MEMPHIS, TN (CelebrityAccess) — The final show of singer R. Kelly's “After Party” tour was canceled on Sunday and, according to Kelly, the promoter is at fault.
According to the Memphis Commercial Appeal, Kelly was due to play at the FedExForum for the final show of his tour, but the gig was pulled on Friday with the venue citing 'unforeseen circumstances.'
In a subsequent statement posted to his social media, a rep for Kelly said: “After back-to-back sold out shows in Atlanta, GA and Pelham, AL, Mr. Kelly would have loved nothing more than to finish the #southerntakeover portion of his After Party Tour in Memphis, TN tonight.
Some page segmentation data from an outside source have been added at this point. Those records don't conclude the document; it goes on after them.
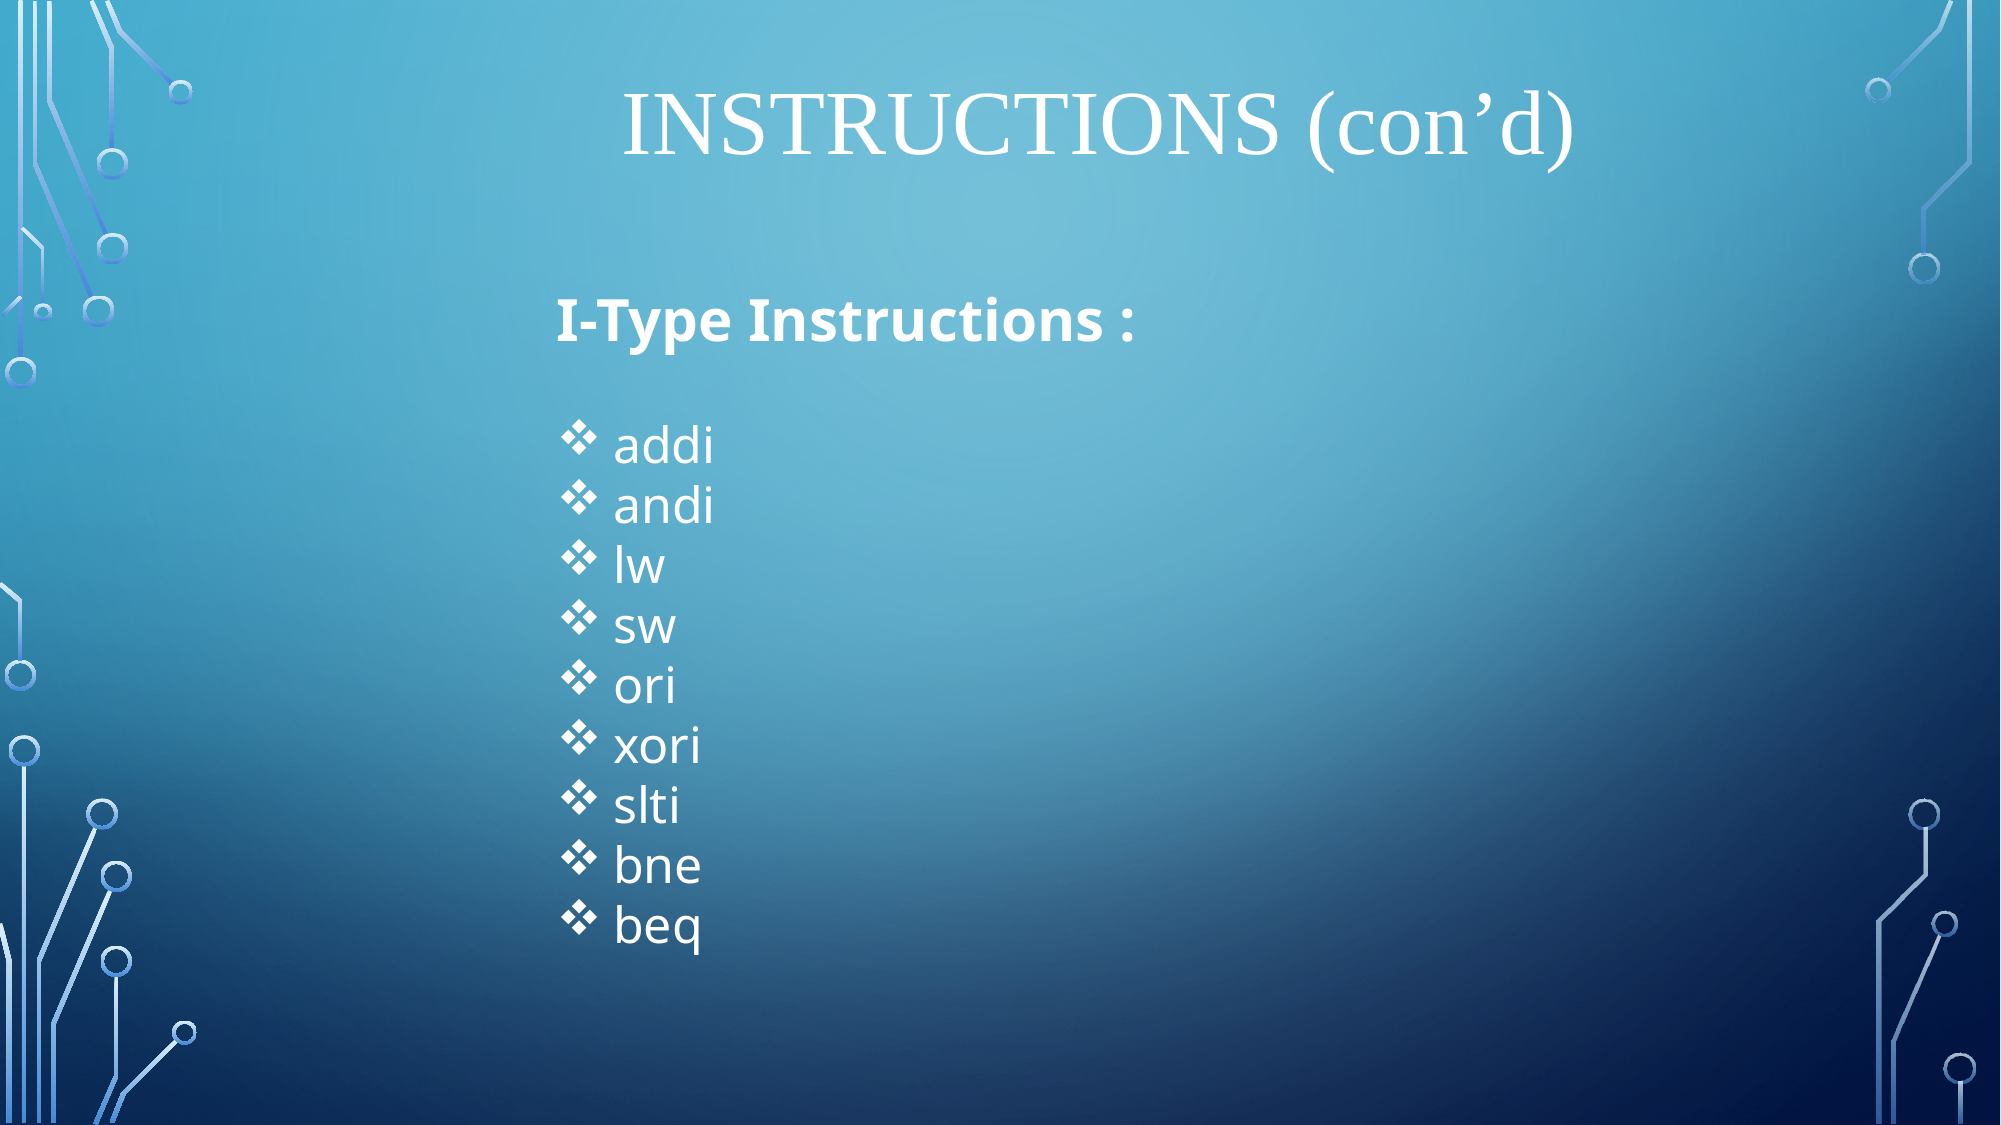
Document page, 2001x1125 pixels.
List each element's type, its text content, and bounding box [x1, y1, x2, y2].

text_box I-Type Instructions : addi andi lw sw ori xori slti bne beq [542, 275, 1319, 1125]
text_box INSTRUCTIONS (con’d) [504, 55, 1695, 181]
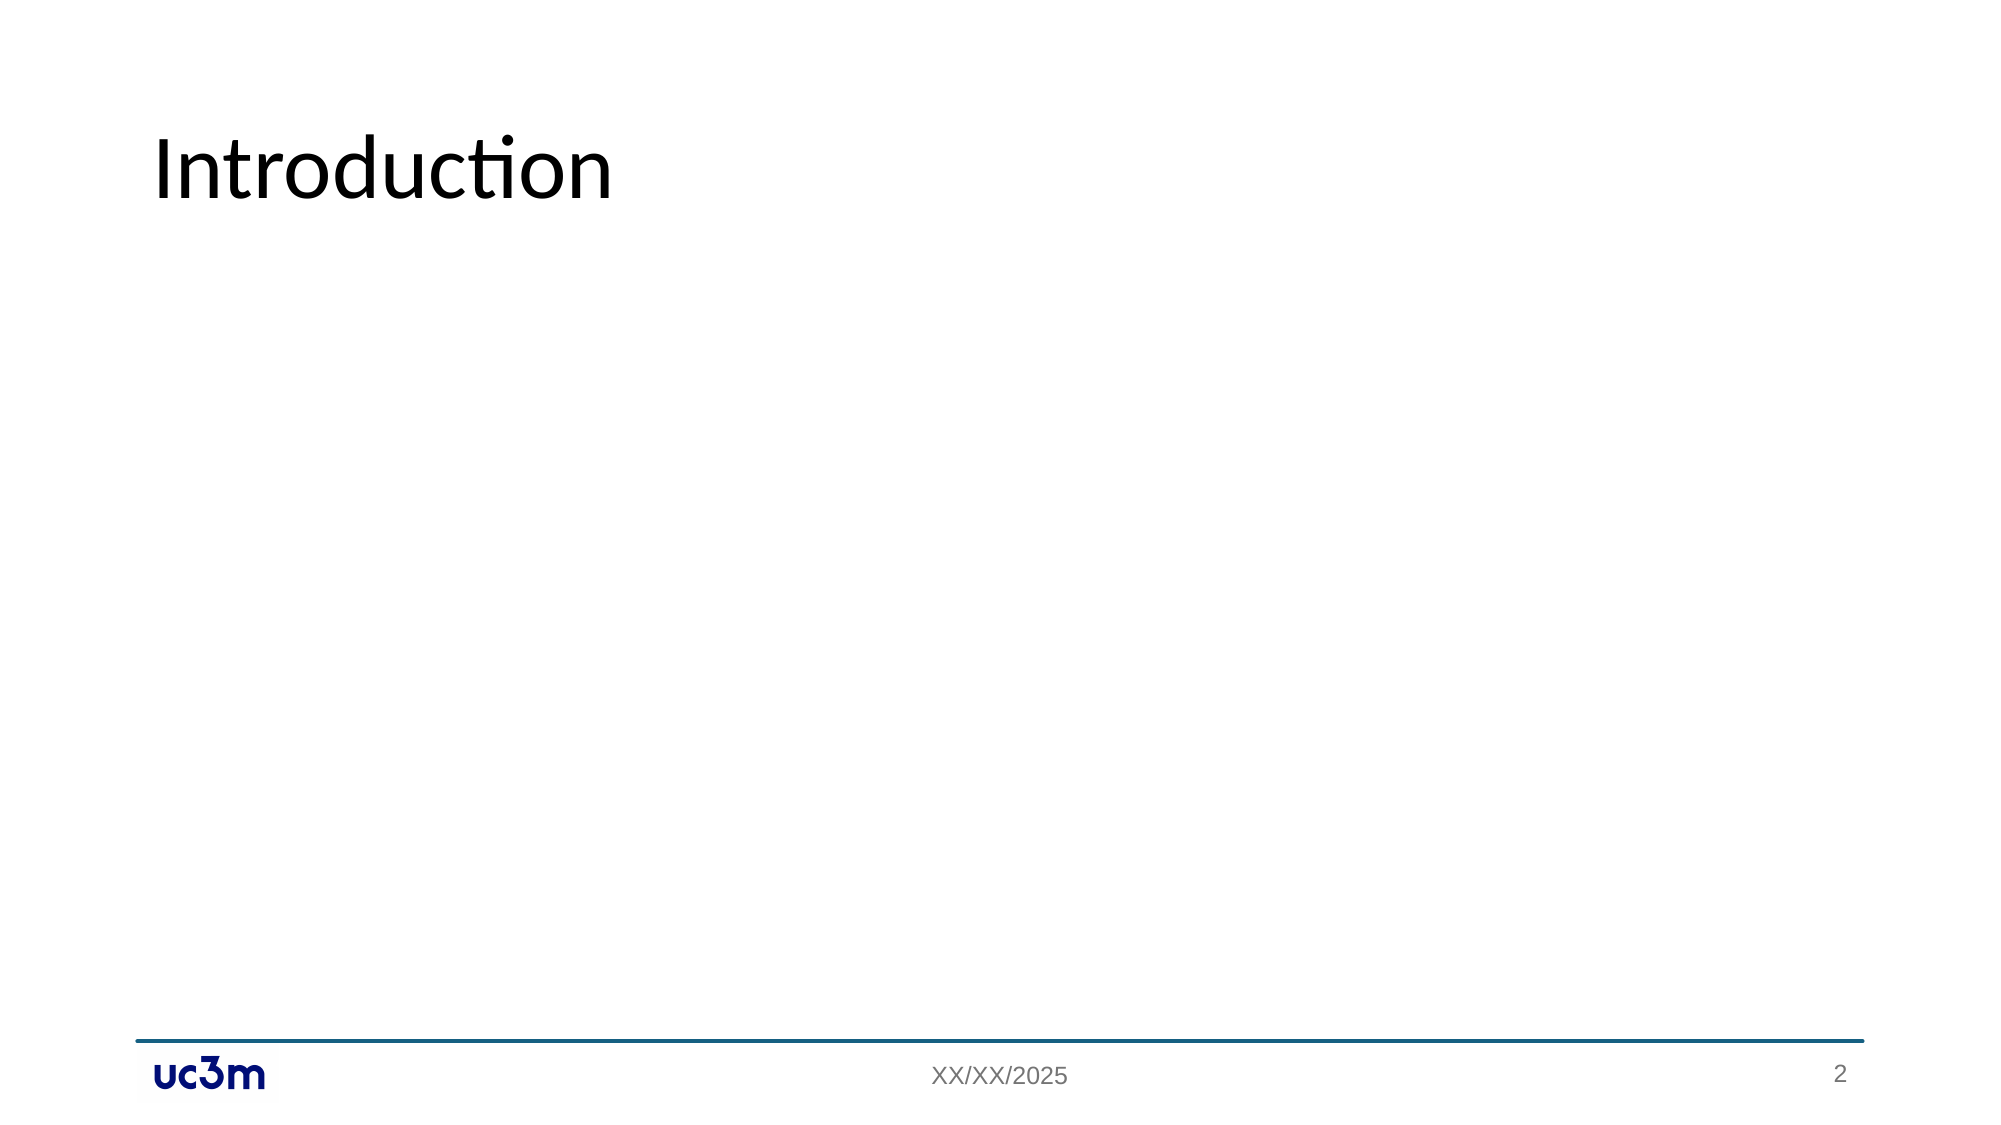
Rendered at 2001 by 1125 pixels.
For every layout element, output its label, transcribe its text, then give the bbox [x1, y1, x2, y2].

picture [137, 1043, 279, 1103]
slide_number XX/XX/2025 [774, 1044, 1225, 1105]
title Introduction [137, 59, 1863, 278]
slide_number 1 [1412, 1042, 1863, 1103]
The decision to cancel the show was by the promoter, in breach of their agreement, and out of Mr. Kelly’s control. He’s sorry his Memphis fans are disappointed and will do his best to make it up to them soon. As always, he thanks all of his fans for their support."
The cancellation of the final show of this tour segment caps a stormy few weeks for Kelly, who has been dogged by controversy regarding his alleged relationships with a number of young women. Kelly has faced allegations, most notably by former Chicago Sun-Times reporter Jim DeRogatis that he lures young women into a harem and keeps them in his homes against their will in a cult-like atmosphere. One such alleged victim was Jocelyn Savage, an aspiring singer originally from Memphis, who has since publically denied that she was being coerced and Kelly himself has denied the allegations.
That hasn't dampened criticism for Kelly though and some of his recent shows have been picketed by protestors, such as his August 25th performance at Wolf Creek Amphitheater in Atlanta. As well, several shows on his tour were canceled amid the public outcry over the allegations, including performances in Baton Rouge, New Orleans, Dallas and Los Angeles.
According to promoter Julius Lewis, Kelly's final Memphis performance may have also been impacted by the negative press. Lewis told the Commercial Appeal that the Memphis show was scrapped due to poor ticket sales. Lewis noted that he'd promoted more than 40 R. Kelly shows over the years and that sales for the tour had been "good until all the controversy started."